- Text to read -
##########

Tuesday, April 28, 2009

The A3 and evidence-based healthcare

At the Rona Consulting Group (see "sister sites" at the left), my partners and I help health care organizations transform themselves into quality-conscious institutions capable of making money by employing the principles of the Toyota Management System. Most of the activities we undertake involve teams chartered using Toyota's famous A3 knowledge management system (after which this humble blog is named).

What is an A3?

"A3" refers to a large European paper size (297 x 420 millimeters or 11.69 x 16.54 inches) that is functionally equivalent to the Imperial tabloid (11 x 17 inches). Toyota uses A3 size paper to document its myriad improvement projects and the various team charters and reports generated in the course of project management. These documents are all referred to as "A3s." (For more details, see my book, Hoshin kanri for the lean enterprise (Productivity Press, 2006) or visit my web site (again, see "sister sites" at left) of the same name.)

How does an A3 work?

Essentially, an A3 creates a team charter that is a framework for a collaborative, multidisciplinary, scientific investigation of a problem. Every A3 requires the team leader or "author" to specify a quantitative improvement target and to integrate that target into a succinct narrative that that inspires or compels others to participate in the improvement process. This target statement--and supporting database--provide the framework for gathering and communicating the data that supports analysis and corrective action.

##########

- Entries supplied -
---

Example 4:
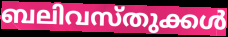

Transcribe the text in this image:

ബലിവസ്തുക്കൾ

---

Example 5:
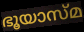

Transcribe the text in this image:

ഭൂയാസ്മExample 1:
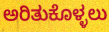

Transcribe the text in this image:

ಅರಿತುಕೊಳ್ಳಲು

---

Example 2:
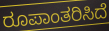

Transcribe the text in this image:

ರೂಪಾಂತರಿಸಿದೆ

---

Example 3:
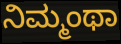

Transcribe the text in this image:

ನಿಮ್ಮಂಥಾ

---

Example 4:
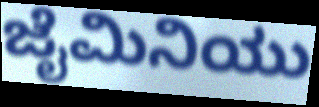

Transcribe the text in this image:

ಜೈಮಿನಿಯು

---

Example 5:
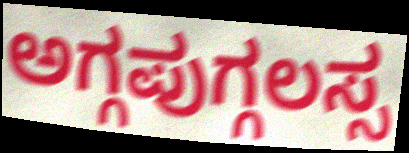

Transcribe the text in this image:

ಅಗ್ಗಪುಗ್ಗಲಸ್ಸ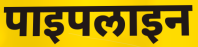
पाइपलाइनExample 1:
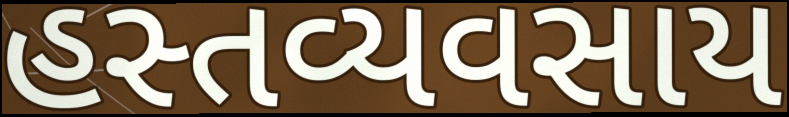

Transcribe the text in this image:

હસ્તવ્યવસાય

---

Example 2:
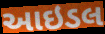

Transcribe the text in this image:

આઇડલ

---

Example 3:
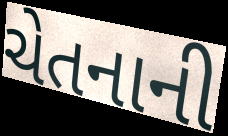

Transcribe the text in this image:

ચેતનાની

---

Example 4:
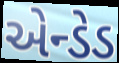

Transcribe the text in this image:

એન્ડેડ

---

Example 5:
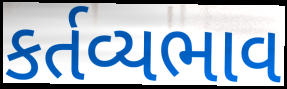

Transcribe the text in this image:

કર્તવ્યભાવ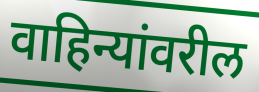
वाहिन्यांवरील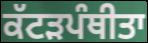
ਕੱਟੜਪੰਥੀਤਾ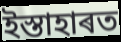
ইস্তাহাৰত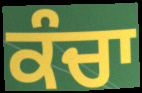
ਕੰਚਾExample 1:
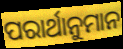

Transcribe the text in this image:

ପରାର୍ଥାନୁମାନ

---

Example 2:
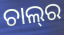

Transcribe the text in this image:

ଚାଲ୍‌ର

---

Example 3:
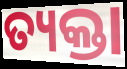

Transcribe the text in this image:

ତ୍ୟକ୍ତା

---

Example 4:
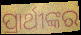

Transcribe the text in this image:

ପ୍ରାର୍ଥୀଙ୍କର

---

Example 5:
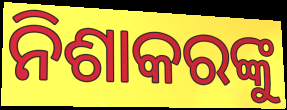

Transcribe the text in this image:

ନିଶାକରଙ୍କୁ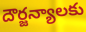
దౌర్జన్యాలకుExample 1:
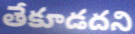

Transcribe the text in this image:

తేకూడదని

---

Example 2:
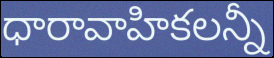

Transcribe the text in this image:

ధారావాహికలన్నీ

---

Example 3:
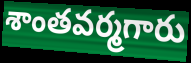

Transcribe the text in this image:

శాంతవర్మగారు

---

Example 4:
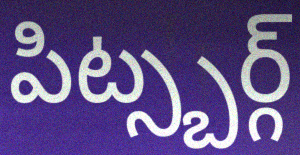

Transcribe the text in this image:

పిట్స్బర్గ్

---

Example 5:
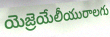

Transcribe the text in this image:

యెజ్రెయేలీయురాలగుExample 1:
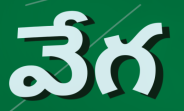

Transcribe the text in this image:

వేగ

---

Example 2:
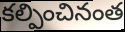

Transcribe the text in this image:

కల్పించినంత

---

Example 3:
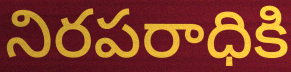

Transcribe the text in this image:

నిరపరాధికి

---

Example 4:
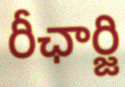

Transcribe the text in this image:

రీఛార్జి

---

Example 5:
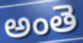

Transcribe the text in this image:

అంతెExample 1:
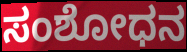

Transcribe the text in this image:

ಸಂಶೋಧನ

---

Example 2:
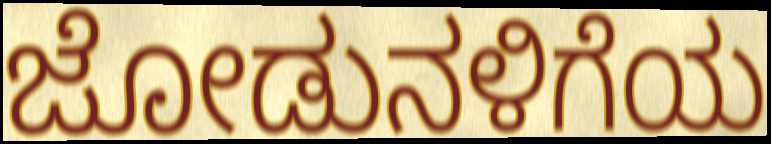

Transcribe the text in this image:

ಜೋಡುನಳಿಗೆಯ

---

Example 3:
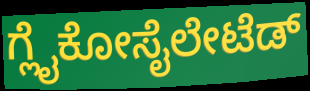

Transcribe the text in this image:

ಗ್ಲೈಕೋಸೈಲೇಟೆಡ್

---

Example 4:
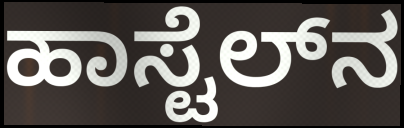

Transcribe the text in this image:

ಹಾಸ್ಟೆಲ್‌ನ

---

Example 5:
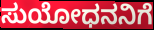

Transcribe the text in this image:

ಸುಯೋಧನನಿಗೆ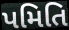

##########

- What is being asked -
Reproduce, word for word, the stretch of the post on A3s from "The A3 and evidence-based" through "blog is named).".

- Reply to the exercise -
The A3 and evidence-based healthcare

At the Rona Consulting Group (see "sister sites" at the left), my partners and I help health care organizations transform themselves into quality-conscious institutions capable of making money by employing the principles of the Toyota Management System. Most of the activities we undertake involve teams chartered using Toyota's famous A3 knowledge management system (after which this humble blog is named).